In the 1800’s Coalport China had a range of flower encrusted pottery which they called  Coalbrookdale. Coalbrookdale ware was a very desirable line of hand-painted and sculpted china at its time, famous for the sculpted ornamentation and inspired use of colour.

Bone china flowers were only ever made by girls after an apprenticeship period.  Those who showed potential were chosen to stay and would learn to make bone china roses, daffodils, daisies, pansies and many other flowers.  All the flowers were handmade using their hands and simple tools such as a comb.

A comb was used to create spiky effects and the center of a daisy, over the years a tea sieve or metal mesh has been used.

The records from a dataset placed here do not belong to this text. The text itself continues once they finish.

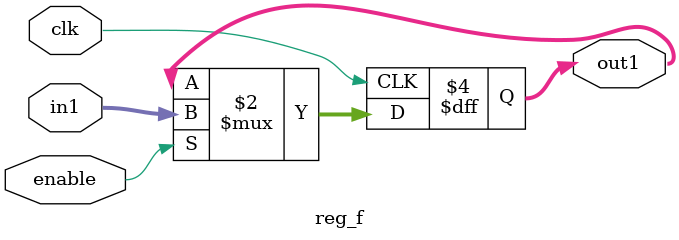
<source format=v>
/*
module to act as our clk for the fetch stage

inputs:
  - enable: wire from hazard unit. decides if we should stall or not (passing in not stall)
  - in1: our program counter

output:
  - out1: our program counter, released after rising clk edge
*/

module reg_f(
  input wire clk,
  input wire enable,
  input wire [31:0] in1,
  output reg [31:0] out1);

  //if posedge clk, pass value through
  always @(posedge clk) begin
    if(enable)
      out1 <= in1;
  end

endmodule

</source>
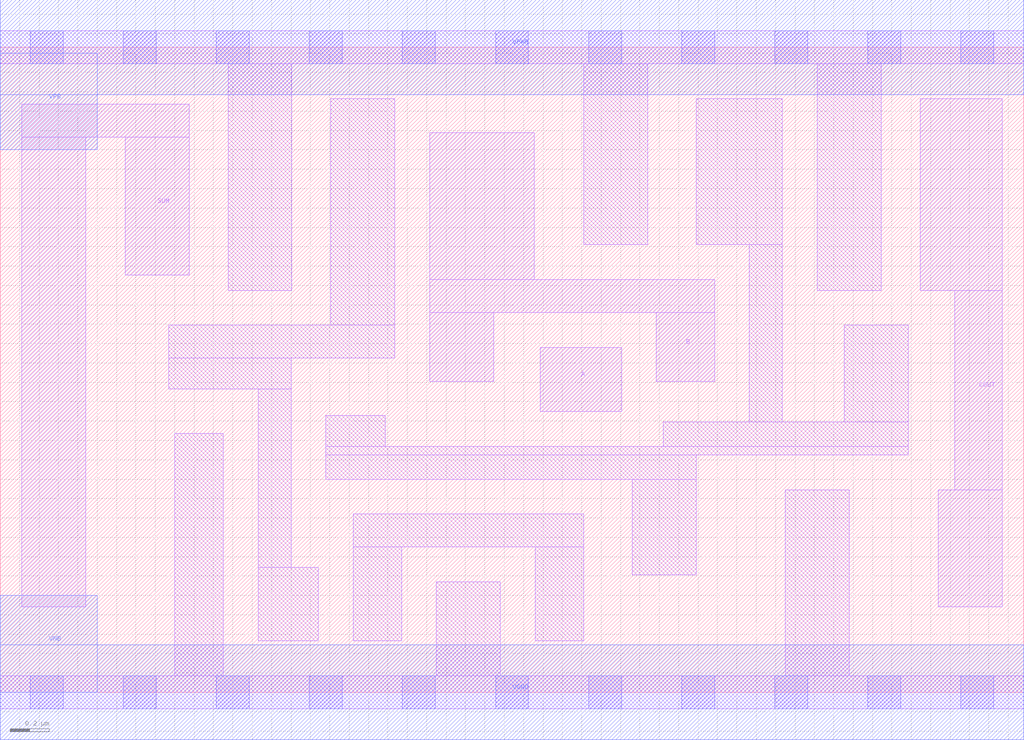
<source format=lef>
# Copyright 2020 The SkyWater PDK Authors
#
# Licensed under the Apache License, Version 2.0 (the "License");
# you may not use this file except in compliance with the License.
# You may obtain a copy of the License at
#
#     https://www.apache.org/licenses/LICENSE-2.0
#
# Unless required by applicable law or agreed to in writing, software
# distributed under the License is distributed on an "AS IS" BASIS,
# WITHOUT WARRANTIES OR CONDITIONS OF ANY KIND, either express or implied.
# See the License for the specific language governing permissions and
# limitations under the License.
#
# SPDX-License-Identifier: Apache-2.0

VERSION 5.5 ;
NAMESCASESENSITIVE ON ;
BUSBITCHARS "[]" ;
DIVIDERCHAR "/" ;
MACRO sky130_fd_sc_lp__ha_lp
  CLASS CORE ;
  SOURCE USER ;
  ORIGIN  0.000000  0.000000 ;
  SIZE  5.280000 BY  3.330000 ;
  SYMMETRY X Y R90 ;
  SITE unit ;
  PIN A
    ANTENNAGATEAREA  0.626000 ;
    DIRECTION INPUT ;
    USE SIGNAL ;
    PORT
      LAYER li1 ;
        RECT 2.785000 1.450000 3.205000 1.780000 ;
    END
  END A
  PIN B
    ANTENNAGATEAREA  0.626000 ;
    DIRECTION INPUT ;
    USE SIGNAL ;
    PORT
      LAYER li1 ;
        RECT 2.215000 1.605000 2.545000 1.960000 ;
        RECT 2.215000 1.960000 3.685000 2.130000 ;
        RECT 2.215000 2.130000 2.755000 2.890000 ;
        RECT 3.385000 1.605000 3.685000 1.960000 ;
    END
  END B
  PIN COUT
    ANTENNADIFFAREA  0.402600 ;
    DIRECTION OUTPUT ;
    USE SIGNAL ;
    PORT
      LAYER li1 ;
        RECT 4.745000 2.075000 5.170000 3.065000 ;
        RECT 4.840000 0.440000 5.170000 1.045000 ;
        RECT 4.925000 1.045000 5.170000 2.075000 ;
    END
  END COUT
  PIN SUM
    ANTENNADIFFAREA  0.402600 ;
    DIRECTION OUTPUT ;
    USE SIGNAL ;
    PORT
      LAYER li1 ;
        RECT 0.110000 0.440000 0.440000 2.865000 ;
        RECT 0.110000 2.865000 0.975000 3.035000 ;
        RECT 0.645000 2.155000 0.975000 2.865000 ;
    END
  END SUM
  PIN VGND
    DIRECTION INOUT ;
    USE GROUND ;
    PORT
      LAYER met1 ;
        RECT 0.000000 -0.245000 5.280000 0.245000 ;
    END
  END VGND
  PIN VNB
    DIRECTION INOUT ;
    USE GROUND ;
    PORT
      LAYER met1 ;
        RECT 0.000000 0.000000 0.500000 0.500000 ;
    END
  END VNB
  PIN VPB
    DIRECTION INOUT ;
    USE POWER ;
    PORT
      LAYER met1 ;
        RECT 0.000000 2.800000 0.500000 3.300000 ;
    END
  END VPB
  PIN VPWR
    DIRECTION INOUT ;
    USE POWER ;
    PORT
      LAYER met1 ;
        RECT 0.000000 3.085000 5.280000 3.575000 ;
    END
  END VPWR
  OBS
    LAYER li1 ;
      RECT 0.000000 -0.085000 5.280000 0.085000 ;
      RECT 0.000000  3.245000 5.280000 3.415000 ;
      RECT 0.870000  1.565000 1.500000 1.725000 ;
      RECT 0.870000  1.725000 2.035000 1.895000 ;
      RECT 0.900000  0.085000 1.150000 1.335000 ;
      RECT 1.175000  2.075000 1.505000 3.245000 ;
      RECT 1.330000  0.265000 1.640000 0.645000 ;
      RECT 1.330000  0.645000 1.500000 1.565000 ;
      RECT 1.680000  1.100000 3.590000 1.225000 ;
      RECT 1.680000  1.225000 4.685000 1.270000 ;
      RECT 1.680000  1.270000 1.985000 1.430000 ;
      RECT 1.705000  1.895000 2.035000 3.065000 ;
      RECT 1.820000  0.265000 2.070000 0.750000 ;
      RECT 1.820000  0.750000 3.010000 0.920000 ;
      RECT 2.250000  0.085000 2.580000 0.570000 ;
      RECT 2.760000  0.265000 3.010000 0.750000 ;
      RECT 3.010000  2.310000 3.340000 3.245000 ;
      RECT 3.260000  0.605000 3.590000 1.100000 ;
      RECT 3.420000  1.270000 4.685000 1.395000 ;
      RECT 3.590000  2.310000 4.035000 3.065000 ;
      RECT 3.865000  1.395000 4.035000 2.310000 ;
      RECT 4.050000  0.085000 4.380000 1.045000 ;
      RECT 4.215000  2.075000 4.545000 3.245000 ;
      RECT 4.355000  1.395000 4.685000 1.895000 ;
    LAYER mcon ;
      RECT 0.155000 -0.085000 0.325000 0.085000 ;
      RECT 0.155000  3.245000 0.325000 3.415000 ;
      RECT 0.635000 -0.085000 0.805000 0.085000 ;
      RECT 0.635000  3.245000 0.805000 3.415000 ;
      RECT 1.115000 -0.085000 1.285000 0.085000 ;
      RECT 1.115000  3.245000 1.285000 3.415000 ;
      RECT 1.595000 -0.085000 1.765000 0.085000 ;
      RECT 1.595000  3.245000 1.765000 3.415000 ;
      RECT 2.075000 -0.085000 2.245000 0.085000 ;
      RECT 2.075000  3.245000 2.245000 3.415000 ;
      RECT 2.555000 -0.085000 2.725000 0.085000 ;
      RECT 2.555000  3.245000 2.725000 3.415000 ;
      RECT 3.035000 -0.085000 3.205000 0.085000 ;
      RECT 3.035000  3.245000 3.205000 3.415000 ;
      RECT 3.515000 -0.085000 3.685000 0.085000 ;
      RECT 3.515000  3.245000 3.685000 3.415000 ;
      RECT 3.995000 -0.085000 4.165000 0.085000 ;
      RECT 3.995000  3.245000 4.165000 3.415000 ;
      RECT 4.475000 -0.085000 4.645000 0.085000 ;
      RECT 4.475000  3.245000 4.645000 3.415000 ;
      RECT 4.955000 -0.085000 5.125000 0.085000 ;
      RECT 4.955000  3.245000 5.125000 3.415000 ;
  END
END sky130_fd_sc_lp__ha_lp
END LIBRARY

</source>
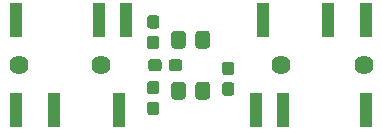
<source format=gts>
%TF.GenerationSoftware,KiCad,Pcbnew,(5.1.6)-1*%
%TF.CreationDate,2020-08-02T04:50:32+09:00*%
%TF.ProjectId,DummyMic,44756d6d-794d-4696-932e-6b696361645f,rev?*%
%TF.SameCoordinates,Original*%
%TF.FileFunction,Soldermask,Top*%
%TF.FilePolarity,Negative*%
%FSLAX46Y46*%
G04 Gerber Fmt 4.6, Leading zero omitted, Abs format (unit mm)*
G04 Created by KiCad (PCBNEW (5.1.6)-1) date 2020-08-02 04:50:32*
%MOMM*%
%LPD*%
G01*
G04 APERTURE LIST*
%ADD10R,1.100000X2.900000*%
%ADD11C,1.624000*%
G04 APERTURE END LIST*
%TO.C,R4*%
G36*
G01*
X160265500Y-74468000D02*
X160790500Y-74468000D01*
G75*
G02*
X161053000Y-74730500I0J-262500D01*
G01*
X161053000Y-75355500D01*
G75*
G02*
X160790500Y-75618000I-262500J0D01*
G01*
X160265500Y-75618000D01*
G75*
G02*
X160003000Y-75355500I0J262500D01*
G01*
X160003000Y-74730500D01*
G75*
G02*
X160265500Y-74468000I262500J0D01*
G01*
G37*
G36*
G01*
X160265500Y-72718000D02*
X160790500Y-72718000D01*
G75*
G02*
X161053000Y-72980500I0J-262500D01*
G01*
X161053000Y-73605500D01*
G75*
G02*
X160790500Y-73868000I-262500J0D01*
G01*
X160265500Y-73868000D01*
G75*
G02*
X160003000Y-73605500I0J262500D01*
G01*
X160003000Y-72980500D01*
G75*
G02*
X160265500Y-72718000I262500J0D01*
G01*
G37*
%TD*%
%TO.C,R3*%
G36*
G01*
X154894000Y-72762500D02*
X154894000Y-73287500D01*
G75*
G02*
X154631500Y-73550000I-262500J0D01*
G01*
X154006500Y-73550000D01*
G75*
G02*
X153744000Y-73287500I0J262500D01*
G01*
X153744000Y-72762500D01*
G75*
G02*
X154006500Y-72500000I262500J0D01*
G01*
X154631500Y-72500000D01*
G75*
G02*
X154894000Y-72762500I0J-262500D01*
G01*
G37*
G36*
G01*
X156644000Y-72762500D02*
X156644000Y-73287500D01*
G75*
G02*
X156381500Y-73550000I-262500J0D01*
G01*
X155756500Y-73550000D01*
G75*
G02*
X155494000Y-73287500I0J262500D01*
G01*
X155494000Y-72762500D01*
G75*
G02*
X155756500Y-72500000I262500J0D01*
G01*
X156381500Y-72500000D01*
G75*
G02*
X156644000Y-72762500I0J-262500D01*
G01*
G37*
%TD*%
%TO.C,R2*%
G36*
G01*
X153915500Y-76105000D02*
X154440500Y-76105000D01*
G75*
G02*
X154703000Y-76367500I0J-262500D01*
G01*
X154703000Y-76992500D01*
G75*
G02*
X154440500Y-77255000I-262500J0D01*
G01*
X153915500Y-77255000D01*
G75*
G02*
X153653000Y-76992500I0J262500D01*
G01*
X153653000Y-76367500D01*
G75*
G02*
X153915500Y-76105000I262500J0D01*
G01*
G37*
G36*
G01*
X153915500Y-74355000D02*
X154440500Y-74355000D01*
G75*
G02*
X154703000Y-74617500I0J-262500D01*
G01*
X154703000Y-75242500D01*
G75*
G02*
X154440500Y-75505000I-262500J0D01*
G01*
X153915500Y-75505000D01*
G75*
G02*
X153653000Y-75242500I0J262500D01*
G01*
X153653000Y-74617500D01*
G75*
G02*
X153915500Y-74355000I262500J0D01*
G01*
G37*
%TD*%
%TO.C,R1*%
G36*
G01*
X154440500Y-69931000D02*
X153915500Y-69931000D01*
G75*
G02*
X153653000Y-69668500I0J262500D01*
G01*
X153653000Y-69043500D01*
G75*
G02*
X153915500Y-68781000I262500J0D01*
G01*
X154440500Y-68781000D01*
G75*
G02*
X154703000Y-69043500I0J-262500D01*
G01*
X154703000Y-69668500D01*
G75*
G02*
X154440500Y-69931000I-262500J0D01*
G01*
G37*
G36*
G01*
X154440500Y-71681000D02*
X153915500Y-71681000D01*
G75*
G02*
X153653000Y-71418500I0J262500D01*
G01*
X153653000Y-70793500D01*
G75*
G02*
X153915500Y-70531000I262500J0D01*
G01*
X154440500Y-70531000D01*
G75*
G02*
X154703000Y-70793500I0J-262500D01*
G01*
X154703000Y-71418500D01*
G75*
G02*
X154440500Y-71681000I-262500J0D01*
G01*
G37*
%TD*%
D10*
%TO.C,J2*%
X163500000Y-69200000D03*
X169000000Y-69200000D03*
X172200000Y-69200000D03*
X162900000Y-76800000D03*
X165200000Y-76800000D03*
X172200000Y-76800000D03*
D11*
X165000000Y-73000000D03*
X172000000Y-73000000D03*
%TD*%
D10*
%TO.C,J1*%
X151295000Y-76800000D03*
X145795000Y-76800000D03*
X142595000Y-76800000D03*
X151895000Y-69200000D03*
X149595000Y-69200000D03*
X142595000Y-69200000D03*
D11*
X149795000Y-73000000D03*
X142795000Y-73000000D03*
%TD*%
%TO.C,C2*%
G36*
G01*
X156953000Y-70387738D02*
X156953000Y-71344262D01*
G75*
G02*
X156681262Y-71616000I-271738J0D01*
G01*
X155974738Y-71616000D01*
G75*
G02*
X155703000Y-71344262I0J271738D01*
G01*
X155703000Y-70387738D01*
G75*
G02*
X155974738Y-70116000I271738J0D01*
G01*
X156681262Y-70116000D01*
G75*
G02*
X156953000Y-70387738I0J-271738D01*
G01*
G37*
G36*
G01*
X159003000Y-70387738D02*
X159003000Y-71344262D01*
G75*
G02*
X158731262Y-71616000I-271738J0D01*
G01*
X158024738Y-71616000D01*
G75*
G02*
X157753000Y-71344262I0J271738D01*
G01*
X157753000Y-70387738D01*
G75*
G02*
X158024738Y-70116000I271738J0D01*
G01*
X158731262Y-70116000D01*
G75*
G02*
X159003000Y-70387738I0J-271738D01*
G01*
G37*
%TD*%
%TO.C,C1*%
G36*
G01*
X156953000Y-74705738D02*
X156953000Y-75662262D01*
G75*
G02*
X156681262Y-75934000I-271738J0D01*
G01*
X155974738Y-75934000D01*
G75*
G02*
X155703000Y-75662262I0J271738D01*
G01*
X155703000Y-74705738D01*
G75*
G02*
X155974738Y-74434000I271738J0D01*
G01*
X156681262Y-74434000D01*
G75*
G02*
X156953000Y-74705738I0J-271738D01*
G01*
G37*
G36*
G01*
X159003000Y-74705738D02*
X159003000Y-75662262D01*
G75*
G02*
X158731262Y-75934000I-271738J0D01*
G01*
X158024738Y-75934000D01*
G75*
G02*
X157753000Y-75662262I0J271738D01*
G01*
X157753000Y-74705738D01*
G75*
G02*
X158024738Y-74434000I271738J0D01*
G01*
X158731262Y-74434000D01*
G75*
G02*
X159003000Y-74705738I0J-271738D01*
G01*
G37*
%TD*%
M02*

</source>
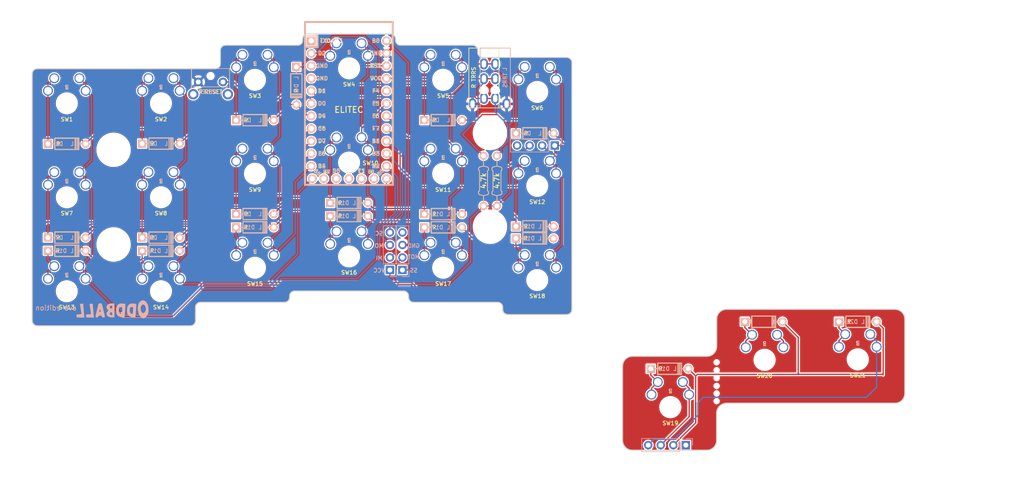
<source format=kicad_pcb>
(kicad_pcb (version 20221018) (generator pcbnew)

  (general
    (thickness 1.6)
  )

  (paper "A4")
  (layers
    (0 "F.Cu" signal)
    (31 "B.Cu" signal)
    (32 "B.Adhes" user "B.Adhesive")
    (33 "F.Adhes" user "F.Adhesive")
    (34 "B.Paste" user)
    (35 "F.Paste" user)
    (36 "B.SilkS" user "B.Silkscreen")
    (37 "F.SilkS" user "F.Silkscreen")
    (38 "B.Mask" user)
    (39 "F.Mask" user)
    (40 "Dwgs.User" user "User.Drawings")
    (41 "Cmts.User" user "User.Comments")
    (42 "Eco1.User" user "User.Eco1")
    (43 "Eco2.User" user "User.Eco2")
    (44 "Edge.Cuts" user)
    (45 "Margin" user)
    (46 "B.CrtYd" user "B.Courtyard")
    (47 "F.CrtYd" user "F.Courtyard")
    (48 "B.Fab" user)
    (49 "F.Fab" user)
  )

  (setup
    (pad_to_mask_clearance 0.051)
    (solder_mask_min_width 0.25)
    (pcbplotparams
      (layerselection 0x00010fc_ffffffff)
      (plot_on_all_layers_selection 0x0000000_00000000)
      (disableapertmacros false)
      (usegerberextensions false)
      (usegerberattributes false)
      (usegerberadvancedattributes false)
      (creategerberjobfile false)
      (dashed_line_dash_ratio 12.000000)
      (dashed_line_gap_ratio 3.000000)
      (svgprecision 4)
      (plotframeref false)
      (viasonmask false)
      (mode 1)
      (useauxorigin false)
      (hpglpennumber 1)
      (hpglpenspeed 20)
      (hpglpendiameter 15.000000)
      (dxfpolygonmode true)
      (dxfimperialunits true)
      (dxfusepcbnewfont true)
      (psnegative false)
      (psa4output false)
      (plotreference true)
      (plotvalue true)
      (plotinvisibletext false)
      (sketchpadsonfab false)
      (subtractmaskfromsilk false)
      (outputformat 1)
      (mirror false)
      (drillshape 0)
      (scaleselection 1)
      (outputdirectory "../../Atulloh.oddball_public/output/pcbs/v2.0/hand/")
    )
  )

  (net 0 "")
  (net 1 "row1")
  (net 2 "Net-(U1-RST)")
  (net 3 "Net-(D16-A)")
  (net 4 "Net-(D1-A)")
  (net 5 "Net-(D3-A)")
  (net 6 "Net-(D2-A)")
  (net 7 "Net-(D4-A)")
  (net 8 "row2")
  (net 9 "Net-(D5-A)")
  (net 10 "Net-(D6-A)")
  (net 11 "Net-(D7-A)")
  (net 12 "Net-(D8-A)")
  (net 13 "Net-(D9-A)")
  (net 14 "Net-(D10-A)")
  (net 15 "Net-(D11-A)")
  (net 16 "row3")
  (net 17 "Net-(D12-A)")
  (net 18 "Net-(D13-A)")
  (net 19 "Net-(D14-A)")
  (net 20 "Net-(D15-A)")
  (net 21 "Net-(D17-A)")
  (net 22 "Net-(D18-A)")
  (net 23 "Net-(J2-Pin_3)")
  (net 24 "Net-(D19-A)")
  (net 25 "row4")
  (net 26 "column6")
  (net 27 "column5")
  (net 28 "Net-(J2-Pin_1)")
  (net 29 "GND")
  (net 30 "data1")
  (net 31 "VCC")
  (net 32 "data2")
  (net 33 "motion")
  (net 34 "ss")
  (net 35 "mosi")
  (net 36 "sclk")
  (net 37 "miso")
  (net 38 "column1")
  (net 39 "column2")
  (net 40 "column3")
  (net 41 "column4")
  (net 42 "Net-(D20-A)")
  (net 43 "Net-(J2-Pin_4)")
  (net 44 "Net-(D21-A)")
  (net 45 "Net-(D19-K)")
  (net 46 "unconnected-(U1-D3-Pad1)")
  (net 47 "unconnected-(U1-GND-Pad3)")
  (net 48 "unconnected-(U1-GND-Pad4)")
  (net 49 "unconnected-(U1-F4-Pad20)")
  (net 50 "unconnected-(U1-B7-Pad25)")
  (net 51 "unconnected-(U1-D5-Pad26)")
  (net 52 "unconnected-(U1-C7-Pad27)")
  (net 53 "unconnected-(U1-F1-Pad28)")
  (net 54 "unconnected-(U1-F0-Pad29)")
  (net 55 "unconnected-(J4-Pin_4-Pad4)")

  (footprint "oddball:Hybrid_PLATE_100H_Dual_hole-flip" (layer "F.Cu") (at 80.53 71.38))

  (footprint "oddball:Hybrid_PLATE_100H_Dual_hole-flip" (layer "F.Cu") (at 156.72 66.62))

  (footprint "oddball:Hybrid_PLATE_100H_Dual_hole-flip" (layer "F.Cu") (at 99.59 90.42))

  (footprint "oddball:Hybrid_PLATE_100H_Dual_hole-flip" (layer "F.Cu") (at 118.62 85.65))

  (footprint "oddball:Hybrid_PLATE_100H_Dual_hole-flip" (layer "F.Cu") (at 156.72 85.65))

  (footprint "oddball:Hybrid_PLATE_100H_Dual_hole-flip" (layer "F.Cu") (at 175.77 88.12))

  (footprint "oddball:Hybrid_PLATE_100H_Dual_hole-flip" (layer "F.Cu") (at 80.52 109.47))

  (footprint "oddball:Hybrid_PLATE_100H_Dual_hole-flip" (layer "F.Cu") (at 118.62 104.7))

  (footprint "oddball:Hybrid_PLATE_100H_Dual_hole-flip" (layer "F.Cu") (at 137.67 102.42))

  (footprint "oddball:Hybrid_PLATE_100H_Dual_hole-flip" (layer "F.Cu") (at 175.77 107.2))

  (footprint "oddball:Hybrid_PLATE_100H_Dual_hole-flip" (layer "F.Cu") (at 118.62 66.62))

  (footprint "oddball:Hybrid_PLATE_100H_Dual_hole-flip" (layer "F.Cu") (at 137.67 83.38))

  (footprint "oddball:Hybrid_PLATE_100H_Dual_hole-flip" (layer "F.Cu") (at 80.53 90.43))

  (footprint "oddball:Hybrid_PLATE_100H_Dual_hole-flip" (layer "F.Cu") (at 99.59 71.37))

  (footprint "oddball:Hybrid_PLATE_100H_Dual_hole-flip" (layer "F.Cu") (at 137.67 64.3))

  (footprint "oddball:Hybrid_PLATE_100H_Dual_hole-flip" (layer "F.Cu") (at 156.72 104.71))

  (footprint "oddball:Hybrid_PLATE_100H_Dual_hole-flip" (layer "F.Cu") (at 99.59 109.47))

  (footprint "oddball:Mount" (layer "F.Cu") (at 166.2 96.4))

  (footprint "oddball:Mount" (layer "F.Cu") (at 90 80.8))

  (footprint "oddball:Mount" (layer "F.Cu") (at 90 100))

  (footprint "oddball:TRRS-PJ-320A-dual" (layer "F.Cu") (at 166.116 60.198))

  (footprint "oddball:Hybrid_PLATE_100H_Dual_hole-flip" (layer "F.Cu") (at 221.795 123.37))

  (footprint "oddball:Hybrid_PLATE_100H_Dual_hole-flip" (layer "F.Cu") (at 202.715 132.955))

  (footprint "Keebio-Parts:Resistor" (layer "F.Cu") (at 167.6 87.1 90))

  (footprint "Keebio-Parts:Resistor" (layer "F.Cu") (at 164.9 87.1 -90))

  (footprint "oddball:Hybrid_PLATE_100H_Dual_hole-flip" (layer "F.Cu") (at 175.77 69.07))

  (footprint "oddball:Mount" (layer "F.Cu") (at 166.2 77.4))

  (footprint "oddball:PerfHole" (layer "F.Cu") (at 212.09 123.87))

  (footprint "oddball:PerfHole" (layer "F.Cu") (at 212.09 125.47))

  (footprint "oddball:PerfHole" (layer "F.Cu") (at 212.09 127.08))

  (footprint "Keebio-Parts:Elite-C" (layer "F.Cu") (at 137.63 72.68 -90))

  (footprint "oddball:Hybrid_PLATE_100H_Dual_hole-flip" (layer "F.Cu") (at 240.665 123.27))

  (footprint "oddball:PerfHole" (layer "F.Cu") (at 212.09 131.74))

  (footprint "oddball:PerfHole" (layer "F.Cu") (at 212.09 128.66))

  (footprint "oddball:PerfHole" (layer "F.Cu") (at 212.09 130.18))

  (footprint "oddball:Diode" (layer "B.Cu") (at 99.59 79.55 180))

  (footprint "oddball:Diode" (layer "B.Cu") (at 99.59 98.61 180))

  (footprint "oddball:Diode" (layer "B.Cu") (at 118.61 93.83 180))

  (footprint "oddball:Diode" (layer "B.Cu") (at 137.67 91.57 180))

  (footprint "oddball:Diode" (layer "B.Cu") (at 156.72 93.84 180))

  (footprint "oddball:Diode" (layer "B.Cu") (at 175.27 96.32 180))

  (footprint "oddball:Diode" (layer "B.Cu") (at 80.52 101.27 180))

  (footprint "oddball:Diode" (layer "B.Cu") (at 118.61 96.51 180))

  (footprint "oddball:Diode" (layer "B.Cu") (at 137.67 94.23 180))

  (footprint "oddball:Diode" (layer "B.Cu") (at 156.72 96.52 180))

  (footprint "oddball:Diode" (layer "B.Cu") (at 80.52 79.59 180))

  (footprint "oddball:Diode" (layer "B.Cu") (at 80.52 98.6 180))

  (footprint "oddball:Diode" (layer "B.Cu") (at 118.61 74.8 180))

  (footprint "oddball:Diode" (layer "B.Cu") (at 99.59 101.28 180))

  (footprint "oddball:Diode" (layer "B.Cu") (at 156.72 74.79 180))

  (footprint "oddball:Diode" (layer "B.Cu") (at 175.25 98.75 180))

  (footprint "oddball:Diode" (layer "B.Cu") (at 127 67.81 90))

  (footprint "oddball:Diode" (layer "B.Cu")
    (tstamp 00000000-0000-0000-0000-00005e255925)
    (at 221.615 115.65 180)
    (property "Sheetfile" "oddball.kicad_sch")
    (property "Sheetname" "")
    (property "ki_description" "Diode")
    (property "ki_keywords" "diode")
    (path "/00000000-0000-0000-0000-00005d27cbee")
    (attr through_hole)
    (fp_text reference "D20" (at 2.413 0) (layer "B.SilkS")
        (effects (font (size 0.8 0.8)
... [1271882 chars truncated]
</source>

The girls would be on piece work so the more they made the more they got paid. 500 a day was what they aimed for as this would give them a decent pay packet.

Decoration on Coalport Bone China

This is the part that has always impressed me.  When Coalport and other potteries created these elaborate wares there was a lot that could go wrong. So many processes and stages where things could go wrong.

Once a piece was made, it would get a biscuit firing which took days, then if it survived it would be dipped in glazed and fired a second time.  Then each colour had to go on and be fired separately as each colour had a different firing temperature.  So if an object had say 6 colours on it, it would have been in the kiln 8 times.  That’s a lot of firings just to get a few colours on a plate!

Now a firing back in the day when they used bottle kilns was a major job.  The firings took days.  The man in charge of firing the kiln was a fireman and he was the highest paid. All he had was a shovel and tons of coal (apparently 15 tons per firing) and that was it. He had the skill of getting the kiln to the correct firing temperature and not a bit above.  Had he over fired, every other person involved in the pottery making of the pieces would have not be paid.    The success of the potteries back in the day were down to the brilliant team work.

Firings are easier today.  I have a nice electric kiln with a simple controllable panel where I tell it what temperature to fire too, then leave it and go out shopping.  Simple.

The decoration of pottery has seriously evolved.  You can fire all colours together at the same temperature, and add colour to wet or leather hard clay and bisc ware.   You can even print a photograph from a laser printer and make your own ceramic transfers.

The Story of China Flower Making – Coalport China Museum

Factories in England using hand-made flowers in their designs included Chelsea, Bow Derby and Minton.  ‘Coalbrookdale’ is used as a general term for intricate flower encrusted pottery pieces produced at Coalport.

Handmade porcelain flowers were produced at Meissen in Germany from the early eighteenth century. in 1748 individual flowers accounted for five sixes of the production at the Serves Factory. They were either mounted on wire stems or applied directly to the surface of vases. In the 1750’s the Vincennes factory employed 46 girls making porcelain flowers to be mounted on wire stems with metal leaves.

Madame de Pompadour even had a porcelain flower garden made for wintertime.

Bone china flowers are a well known form of decoration on Coalport China. They were used to decorate a range of Coalport china called Coalbrookdale Ware.
The flowers were made completely by hand from bone china clay.

At the Coalport China Works, this skilled task was usually performed by women. They could each make a china rose in about thirty seconds.

The flower makers required only simple tools.
They would use a comb made from leather, wood or bone to make indentations in the clay and a scalpel for cutting.
The most skilled flower makers had a comb made of bone as a sign of their higher status.

Flower makers today use every day objects such as tea strainers as tools. They rub cooking oil into their hands to prevent the clay sticking.

Bone china clay used to ‘go off’ very quickly and was extremely smelly.
Modern bone china clay contains special chemicals to prevent it ‘going off’ so quickly.

Coalport China Musuem

Coalport was founded in 1795 by John Rose.  The firm later moved to Stoke-on-Trent, Staffordshire, eventually, in the modern day becoming part of the Wedgwood Group.